For the display, I planned to use a 0.96-inch OLED, which is sufficient to show jump rope data and remains clearly visible at all times. Two tactile buttons are used: one for setting the time, and the other for starting or canceling the counting process. Charging is handled using a GX4056 charging IC and a low-dropout LDO regulator from existing stock, making the circuit simple to design. For counting, an ITR9606 infrared sensor and LM393 comparator are used to implement an infrared break-beam counting method.

After finalizing the hardware, I began a simple circuit design. The overall design follows a modular approach to make assembly and disassembly easier. The PCB mainly includes the counting circuit, charging circuit, buttons, buzzer, and pin header connectors for the development board and the OLED. Due to the use of pin headers and sockets, the overall thickness of the device is relatively large.

For the mechanical design, the main challenge was fixing the rotating shaft of the jump rope. Since I don’t know how to use 3D modeling software, my approach was to purchase ready-made parts from Taobao and assemble them manually. After searching, I ended up with a rather unusual combination: a 5 mm diamond-shaped bearing block with mounting holes and PCB solder terminals, which together allowed the shaft and optical encoder disk to be fixed directly onto the PCB.

After receiving the PCB, I first soldered the small components and tested the battery charging circuit and OLED display.

After testing, I mounted the board onto a bracket and measured the dimensions to determine the enclosure size.

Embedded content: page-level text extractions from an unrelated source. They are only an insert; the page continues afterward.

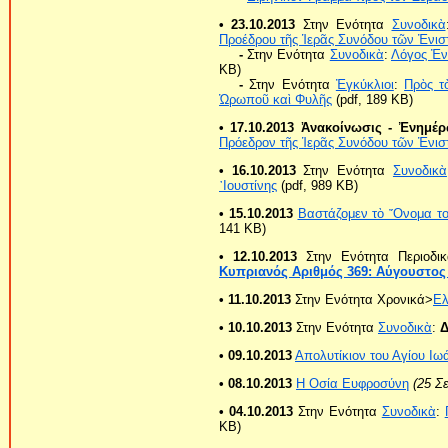
• 23.10.2013
Στην Ενότητα
Συνοδικὰ
Προέδρου τῆς Ἱερᾶς Συνόδου τῶν Ἐνι
-
Στην Ενότητα
Συνοδικὰ
:
Λόγος Ἐν
KB)
-
Στην Ενότητα
Ἐγκύκλιοι
:
Πρὸς τ
Ὠρωποῦ καὶ Φυλῆς
(pdf, 189 KB)
• 17.10.2013 Ἀνακοίνωσις - Ἐνημέ
Πρόεδρον τῆς Ἱερᾶς Συνόδου τῶν Ἐνι
• 16.10.2013
Στην Ενότητα
Συνοδικὰ
᾿Ιουστίνης
(pdf, 989 KB)
• 15.10.2013
Βαστάζομεν τὸ ῎Ονομα τ
141 KB)
• 12.10.2013
Στην Ενότητα Περιοδι
Κυπριανός Αριθμός 369: Αύγουστος
• 11.10.2013
Στην Ενότητα Χρονικά>
Ε
• 10.10.2013
Στην Ενότητα
Συνοδικὰ
:
Δ
• 09.10.2013
Απολυτίκιον του Αγίου Ι
• 08.10.2013
Η Οσία Ευφροσύνη
(25 Σ
• 04.10.2013
Στην Ενότητα
Συνοδικὰ
:
KB)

Fully assembled without enclosure

For the enclosure, I directly used the 3D enclosure design feature in EasyEDA to create a simple case. Although I carefully measured many dimensions before designing the enclosure, after printing it I found that the power switch was too long, preventing the PCB from fitting inside. In the end, I drilled holes in the frame and bent the switch slightly, which allowed the board to fit.

Assembled with enclosure:

Then I attached a jump rope and assembled everything together.

Software Design

For the software, I referenced many tutorials written by experienced forum members, including U8G2 porting guides, as well as official SDK examples. The main features implemented include:

• External interrupts for the infrared sensor
• Button debouncing and multi-action handling
• OLED display output
• Battery voltage detection
• LED and buzzer notifications
• Bluetooth communication

After startup, the system enters manual mode. The OLED displays Bluetooth status, battery voltage, manual countdown time, and jump count.

In manual mode:

Button 1

• Single click: increase countdown time
• Double click: decrease countdown time
• Long press: restore default time

Button 2

• Single click: start countdown and jump counting
• Double click: cancel countdown
• Long press: switch between automatic detection mode and manual countdown mode

Firmware Source Code

#include "bflb_mtimer.h"
#include "bflb_i2c.h"
#include "board.h"
#include "u8g2.h"
#include <freertos.h>
#include "task.h"
#include "bflb_gpio.h" //包含GPIO库文件
#include "key_manager.h"//按键处理
#include "bflb_adc.h"//adc
#include "log.h"
#include "bluetooth.h"
#include "conn.h"
#include "conn_internal.h"

#include "btble_lib_api.h"
#include "bl616_glb.h"
#include "rfparam_adapter.h"

#include "gatt.h"
#include "ble_tp_svc.h"
#include "hci_driver.h"
#include "hci_core.h"
BFLOG_DEFINE_TAG(MAIN, "MAIN", true);
bool ble_connected_flag = false; // 蓝牙连接状态标志
...